The story is I was at my birthday party on Sunday, and me, a few of my friends and my little sister decided to play basketball. I was in jeans and semi-dress shoes; one of my friends was in flip-flops; we were using a tiny ball playing on an 8 foot rim (at night [while I was sick])—suffice it to say that these were not ideal conditions. Nevertheless, we decided to play.
Things were going pretty well (my team was up 9-8) when I drove to my left, and apparently planted on the side of my foot (that must have been what happened), and totally messed up my ankle. It swelled up to the size of a tennis ball. Currently it’s the size of a lopsided tennis ball, so that’s improvement. But, yeah, not one of my best ideas.
Regarding Kamakawi, awhile back I talked about modern conlangers having a different experiential basis from the culture their conlang is attached to. The word “swell” is one of those that brought that point home to me.
Most of my languages, for awhile, didn’t have a word for “to swell” (in fact, the concept itself seems kind of strange to me).
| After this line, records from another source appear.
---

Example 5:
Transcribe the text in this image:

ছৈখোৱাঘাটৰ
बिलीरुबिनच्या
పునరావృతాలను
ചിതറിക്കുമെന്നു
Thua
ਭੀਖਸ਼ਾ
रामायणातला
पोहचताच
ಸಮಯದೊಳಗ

A word for “to swell” (or “swelling”), though, is often one of the oldest words that exists in any given natlang.
Just like everyone else, I’ve experienced plenty of swelling in my life, but I never would have thought of “swelling” as a basic concept if I hadn’t learned that it was. To be honest, television seems more central to my personal human experience than swelling. That, of course, isn’t so for folks that don’t have television (or electricity).
And the problem is all languages come from somewhere. Unless one has decided on a fantasy setting where a group of beings with 20th/21st century human technology start the seed of all the languages which follow, one has to account for a very old, very ancient state of the language upon which the modern language is built.
So, something to think about: Check your conlangs for a lexeme dealing with “swelling”. One of the dilemmas I always have in coining new words is if (a) the culture should have a word for it, and then (b) if it should, should it be a basic term or derived in some way. It appears that, with greater than chance frequency, natural human (or human-like) societies will all have a word for swelling, and it will be a basic term. That should make coining a word for it pretty simple!
(Oh, note on the iku: That’s an iconic representation of swelling. Why is the limb there not swollen? Because it’s the violent action [i.e. those four short little lines] that’s happening to it that’s going to cause the swelling!)